Few societies in the world have been so positively transformed by the economic opportunities arising from globalisation as Ireland. Countries get rich from trading, and small countries get rich quicker when they can escape the limitations of their own small domestic market by trading with the rest of the world and getting their message heard beyond their borders.
The heyday of globalisation has been from 1990 to now, although things are changing with trade wars, nativism and protectionism. Countries like Ireland have a lot to lose if the world gets smaller.
If you look at the enormous social uplift that has been achieved in Ireland since 1990 – in education, health, longevity – most of it can be put down to having new trading opportunities.
The facts are pretty stark. When we were closed off, Ireland recorded the slowest per capital income growth of any European country between 1910 and 1970. We were just about keeping up with the United Kingdom – then a country in serious decline. In the 1980s, Ireland’s lamentable performance continued, evidenced most starkly by another surge in emigration.
Then things turned around. As we opened up to the world, the economy started to tick. From having had the slowest income per capital growth in Europe from 1910 to 1970, we have delivered by far the highest growth from 1990 to now, outstripping the rest by a factor of two. Ireland’s income per head grew twice as fast as the EU average during the period of globalisation.
Economic growth in itself is not the objective of economic policy. In fact in modern economics, there is a weakness for seeing economic growth as the be-all-and-end-all. It is not; but growth is a gift that facilitates social progress.
Economic growth provides the resources to achieve other goals. Growth running twice as fast as that of your neighbours allows you to catch up in so many areas.
Economic growth has allowed life to improve dramatically in Ireland for the vast majority of people. This is probably best captured by the fact that based on the comprehensive UN Human Development Index, Ireland has surged from being the 24th most developed nation in the world in 1990 to the fourth most developed today.
This week we learned that Ireland is ranked in second place in the Good Country Index. The index of 153 countries measures what each contributes to the “common good of humanity and what it takes away, relative to its size”. A country’s placing on the list is determined by its contribution in a range of categories – science and technology, culture, international peace and security, world order, planet and climate, prosperity and equality, and health and wellbeing.
Globalisation has facilitated growth, which allowed other development objectives to be achieved, as captured in the UN Human Development Index. At the same time, it has allowed the country to develop “soft power” and project that power on to the rest of the world, as captured in this “common good” indicator. All this stems from open markets for trade, talent and capital.
The economy can’t grow unless we are selling more to more people who are prepared to pay more for it. In short, nothing happens commercially until something gets sold. Selling is the commercial spark from which so much else flows. Despite being regularly pilloried, the humble salesman is the essential alchemist that makes the modern economy tick.
If a country has stuff to sell, in a big open market, then we are half way there. This is why globalisation has been crucial for small countries such as Ireland, Denmark, Finland, Thailand, South Korea, New Zealand, Austria and the like. The salespeople of these countries are the unsung heroes.
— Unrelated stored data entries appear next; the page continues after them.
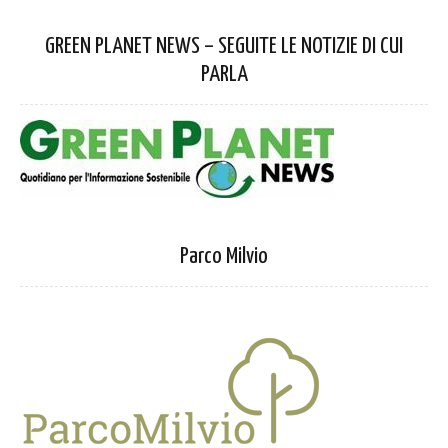
GREEN PLANET NEWS – SEGUITE LE NOTIZIE DI CUI
PARLA
Parco Milvio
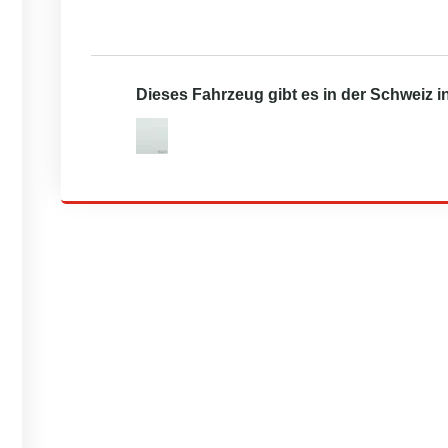
Dieses Fahrzeug gibt es in der Schweiz 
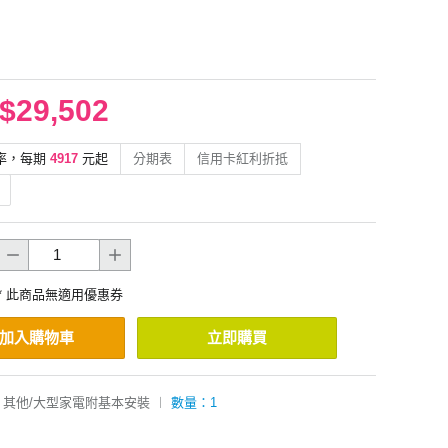
$29,502
率，每期
4917
元起
分期表
信用卡紅利折抵
* 此商品無適用優惠券
加入購物車
立即購買
其他/大型家電附基本安裝
︱
數量：1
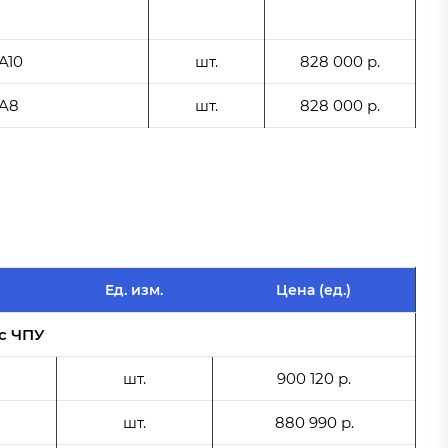
A10
шт.
828 000 р.
 A8
шт.
828 000 р.
Ед. изм.
Цена (ед.)
с ЧПУ
шт.
900 120 р.
шт.
880 990 р.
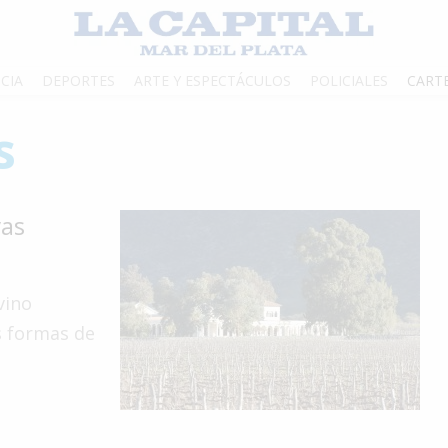
CIA
DEPORTES
ARTE Y ESPECTÁCULOS
POLICIALES
CART
s
vas
vino
s formas de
Now globalisation is threatened not just by Brexit’s antics with the European Union and Donald Trump’s antics with China but by what the Economistmagazine last week called “slowbalisation”.
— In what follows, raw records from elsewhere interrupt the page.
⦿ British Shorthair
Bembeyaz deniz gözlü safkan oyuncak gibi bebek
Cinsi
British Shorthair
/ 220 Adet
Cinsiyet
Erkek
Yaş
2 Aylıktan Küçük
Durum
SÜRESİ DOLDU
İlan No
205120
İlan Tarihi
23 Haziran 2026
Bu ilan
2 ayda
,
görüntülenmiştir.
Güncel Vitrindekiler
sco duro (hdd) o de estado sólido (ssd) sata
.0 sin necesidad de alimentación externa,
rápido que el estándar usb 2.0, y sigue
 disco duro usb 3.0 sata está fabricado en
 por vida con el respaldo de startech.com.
Slowbalisation suggests that the process of global integration is moving into reverse. During the heyday of 1990 to 2010, globalisation was driven by falling transport costs as oil prices fell, production of ships and planes expanded, the costs of telecoms dropped virtually to zero, tariffs were slashed and companies set up all over the world to be closer to the big new markets.
And of course immigration surged.
For example, from having had practically no immigrants to speak of in 1990, Ireland now has a higher percentage of foreign-born citizens than the UK. Last year, 54,000 new immigrants arrived in Ireland. That’s 1.14 per cent of the total population.
Brexit Britain took in 26 per cent fewer as a proportion of population. Italy took in 0.5 per cent of its population as new immigrants – less than half the Irish proportion.
Globally, since 2010, these trends towards more integration have slowed and the reaction against them, as seen in the growth of populist parties, has increased dramatically.
One in four Europeans today casts their ballot for populists of one stripe or another. Since 1998, when populist parties commanded a mere 7 per cent of votes across the continent, support for populists has surged to over 25 per cent – predominantly on the far right of the political spectrum.
Today, the number of Europeans living under governments with a populist in cabinet has increased more than 13-fold, from 12.5 million in 1998 to 170.2 million now.
This is all a threat to Ireland because we have done so well from being able to transcend the limitations of geography. Inward investment has continued significantly and, although global trade has never been more integrated, there is now a very real threat. If tariff wars resume, if China goes into reverse, if nativist urges driven by inequality translate into global protectionism, then this could all go into reverse.